"Oh confound all this. I'm not a scholar, I don't know whether the marriage was lawful or not but dammit, Thomas, look at these names! Why can't you do as I did and come with us, for fellowship!"This could almost be the exchange between the Catholic Health Association and others who embraced the President's "compromise," on the one hand, and the response of the Bishops and those of good faith who stand with them, on the other.
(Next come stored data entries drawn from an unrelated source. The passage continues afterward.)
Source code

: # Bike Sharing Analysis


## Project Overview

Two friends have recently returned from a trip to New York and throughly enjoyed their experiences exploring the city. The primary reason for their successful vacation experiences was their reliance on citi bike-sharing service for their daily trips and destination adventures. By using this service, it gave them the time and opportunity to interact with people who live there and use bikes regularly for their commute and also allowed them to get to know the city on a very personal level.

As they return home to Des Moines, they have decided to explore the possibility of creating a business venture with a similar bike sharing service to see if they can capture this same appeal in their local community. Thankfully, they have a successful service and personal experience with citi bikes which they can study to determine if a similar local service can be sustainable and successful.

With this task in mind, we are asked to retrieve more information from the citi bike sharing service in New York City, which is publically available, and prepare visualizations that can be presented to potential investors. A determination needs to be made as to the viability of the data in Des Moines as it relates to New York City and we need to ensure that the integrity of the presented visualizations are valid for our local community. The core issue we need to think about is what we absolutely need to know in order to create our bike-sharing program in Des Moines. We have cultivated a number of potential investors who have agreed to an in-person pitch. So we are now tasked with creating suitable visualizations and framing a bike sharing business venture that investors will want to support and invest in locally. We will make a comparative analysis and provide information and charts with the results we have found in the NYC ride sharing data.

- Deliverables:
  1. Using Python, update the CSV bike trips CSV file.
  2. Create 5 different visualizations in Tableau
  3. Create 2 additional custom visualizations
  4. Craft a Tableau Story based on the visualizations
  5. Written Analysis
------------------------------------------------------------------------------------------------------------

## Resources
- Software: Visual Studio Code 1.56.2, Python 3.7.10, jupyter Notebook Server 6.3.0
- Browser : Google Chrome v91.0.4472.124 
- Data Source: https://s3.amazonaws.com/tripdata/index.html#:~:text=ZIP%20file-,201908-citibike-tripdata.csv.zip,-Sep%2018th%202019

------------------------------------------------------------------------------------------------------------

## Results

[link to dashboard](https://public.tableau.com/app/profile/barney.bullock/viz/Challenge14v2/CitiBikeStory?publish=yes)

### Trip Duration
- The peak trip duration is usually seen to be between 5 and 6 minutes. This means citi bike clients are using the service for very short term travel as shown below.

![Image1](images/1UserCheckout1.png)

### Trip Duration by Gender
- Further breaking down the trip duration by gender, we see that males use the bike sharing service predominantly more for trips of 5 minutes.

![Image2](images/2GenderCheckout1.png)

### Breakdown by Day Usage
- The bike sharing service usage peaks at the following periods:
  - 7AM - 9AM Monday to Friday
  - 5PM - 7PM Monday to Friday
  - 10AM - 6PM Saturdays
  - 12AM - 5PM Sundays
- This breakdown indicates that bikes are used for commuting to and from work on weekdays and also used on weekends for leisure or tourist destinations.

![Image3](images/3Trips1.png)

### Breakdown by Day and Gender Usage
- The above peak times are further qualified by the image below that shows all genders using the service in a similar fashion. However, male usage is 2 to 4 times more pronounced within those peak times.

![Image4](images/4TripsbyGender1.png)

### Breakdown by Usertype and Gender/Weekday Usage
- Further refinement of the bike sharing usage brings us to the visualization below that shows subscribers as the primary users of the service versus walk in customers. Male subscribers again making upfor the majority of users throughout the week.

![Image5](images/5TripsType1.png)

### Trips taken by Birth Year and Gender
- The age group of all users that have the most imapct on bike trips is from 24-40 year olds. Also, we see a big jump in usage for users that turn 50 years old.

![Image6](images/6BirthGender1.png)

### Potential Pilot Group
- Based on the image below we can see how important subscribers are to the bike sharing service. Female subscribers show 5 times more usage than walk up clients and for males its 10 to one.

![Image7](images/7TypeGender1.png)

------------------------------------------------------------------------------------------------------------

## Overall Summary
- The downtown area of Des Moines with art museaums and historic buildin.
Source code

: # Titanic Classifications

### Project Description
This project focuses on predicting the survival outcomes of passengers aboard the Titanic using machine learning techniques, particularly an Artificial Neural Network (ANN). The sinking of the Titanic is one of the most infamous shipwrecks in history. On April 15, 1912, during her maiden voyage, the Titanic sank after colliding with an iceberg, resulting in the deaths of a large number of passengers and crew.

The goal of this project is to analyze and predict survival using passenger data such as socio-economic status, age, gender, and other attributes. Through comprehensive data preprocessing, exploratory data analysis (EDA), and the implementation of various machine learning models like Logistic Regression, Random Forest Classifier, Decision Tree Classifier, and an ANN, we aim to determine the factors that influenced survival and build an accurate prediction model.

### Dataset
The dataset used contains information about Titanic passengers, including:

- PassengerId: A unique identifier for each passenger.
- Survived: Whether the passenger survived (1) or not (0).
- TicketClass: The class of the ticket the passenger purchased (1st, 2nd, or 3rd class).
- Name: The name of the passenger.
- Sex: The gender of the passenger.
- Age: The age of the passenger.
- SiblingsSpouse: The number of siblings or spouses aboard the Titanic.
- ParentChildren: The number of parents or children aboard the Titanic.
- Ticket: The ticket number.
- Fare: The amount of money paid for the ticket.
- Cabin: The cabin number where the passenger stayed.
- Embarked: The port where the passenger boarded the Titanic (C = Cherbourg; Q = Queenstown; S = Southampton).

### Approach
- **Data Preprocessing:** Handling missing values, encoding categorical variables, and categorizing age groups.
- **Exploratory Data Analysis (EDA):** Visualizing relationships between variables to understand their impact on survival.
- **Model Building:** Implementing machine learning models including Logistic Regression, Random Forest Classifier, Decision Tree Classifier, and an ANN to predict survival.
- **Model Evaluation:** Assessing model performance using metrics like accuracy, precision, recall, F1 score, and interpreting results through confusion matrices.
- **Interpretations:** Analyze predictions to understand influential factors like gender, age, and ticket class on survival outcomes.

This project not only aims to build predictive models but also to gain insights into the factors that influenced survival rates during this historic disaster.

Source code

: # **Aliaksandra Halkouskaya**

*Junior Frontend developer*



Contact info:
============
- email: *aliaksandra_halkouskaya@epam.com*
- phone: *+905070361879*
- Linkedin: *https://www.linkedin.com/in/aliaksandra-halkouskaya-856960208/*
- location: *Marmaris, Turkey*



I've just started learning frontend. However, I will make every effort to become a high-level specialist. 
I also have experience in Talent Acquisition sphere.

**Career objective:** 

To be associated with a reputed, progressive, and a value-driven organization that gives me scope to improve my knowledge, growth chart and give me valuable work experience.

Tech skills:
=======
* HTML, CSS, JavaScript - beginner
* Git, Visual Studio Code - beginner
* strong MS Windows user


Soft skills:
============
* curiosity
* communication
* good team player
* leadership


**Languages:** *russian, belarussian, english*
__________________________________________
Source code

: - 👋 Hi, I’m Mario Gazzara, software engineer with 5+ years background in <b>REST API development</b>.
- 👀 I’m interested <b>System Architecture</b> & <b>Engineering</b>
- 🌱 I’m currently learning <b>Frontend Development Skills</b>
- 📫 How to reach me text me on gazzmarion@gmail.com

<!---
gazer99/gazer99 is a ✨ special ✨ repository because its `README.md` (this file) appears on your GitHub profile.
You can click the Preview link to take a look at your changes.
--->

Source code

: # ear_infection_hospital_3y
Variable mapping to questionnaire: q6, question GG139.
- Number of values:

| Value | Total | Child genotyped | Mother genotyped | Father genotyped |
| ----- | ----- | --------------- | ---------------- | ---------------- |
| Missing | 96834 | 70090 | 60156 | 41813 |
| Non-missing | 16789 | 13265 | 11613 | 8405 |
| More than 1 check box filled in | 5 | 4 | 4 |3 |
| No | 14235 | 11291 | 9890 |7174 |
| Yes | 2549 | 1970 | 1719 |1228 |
"And when we die, and you are sent to heaven for doing your conscience, and I am sent to hell for not doing mine, will you come with me, for fellowship?"
--I--
First, Mr Ross Douthat has a post concerning the so-called "compromise" on the HHS mandate:So far as I can tell, the White House’s proposed “compromise” in the contraception-sterilization-plan B-ella controversy asks the parties involved to compromise their reasoning faculties and play a game of “let’s pretend” instead. The revised regulation allows religious institutions to pretend that they aren’t actually purchasing an insurance plan that covers services they find morally objectionable, because their insurance companies will be required to pretend that they’re supplying these services free of charge. But fond illusions about “free” services aside, it’s hard to see how a system in which Catholic hospitals and colleges are required to purchase health insurance for their employees from insurers that are required to cover birth control, sterilizations and the morning- and days-after pills is meaningfully different from the original Health and Human Services mandate. As Yuval Levin writes, ”the choice for religious employers is still between paying an insurer to provide their workers with access to a product that violates their convictions or paying a fine to the government.” The rule has been changed, but the reality remains the same.Meanwhile, Mr Mark Shea gets in a good quick jab at the mandate--one which it well deserves--and reminds us to RESIST THE TYRANT. On a related note, I had been contemplating voting third party this time around, since Mitt Romney doesn't sit well with me; this HHS mandate means that such contemplation is over and done with.
--II--
My colleague Mrs Kayla Peterson begins to take on the lie that contraception is somehow good for women. It's not. At best, it make s a bad situation worse by making a woman think that she is living risk-free when she is not: which is why the majority of abortions are committed against the children (and, for that matter, the mothers) who were conceived while the mother (or father) was using some form of contraception.--III--
My friend Mr Nathan Kennedy on the Komen-Planned Parenthood fiasco:
"And immediately before [the tyrannical HHS mandate], there was the public fiasco about that one organization who started having doubts about their long-term steady relationship with that other organization because that other organization was not the kind of organization that that she was hoping he would be, and how after great heartache they ultimately decided it would be best to keep the relationship going for the good of the screaming activist children…"
--Bonus--
CatholicVote's Jennifer Roche has a short story about what life may be like in 50 years if we continue along the path on which the President has placed us. I do not think it will be quite like that, though the future I envision won't be much better. I suspect that we will eventually arrive at something like what China has with the National/Patriotic Catholic Church which is effectively ruled by the government, and then a smaller "underground" Church which is actually faithful to the Magisterium and to the Vicar of Christ. The latter will be somewhat persecuted, but it will ultimately survive; the former will probably not. But whatever may be the result in the future, our task no is clear: RESIST THE TYRANT, in prayer, in action, or in simply continuing our lives "deaf and disobedient to his arrogations."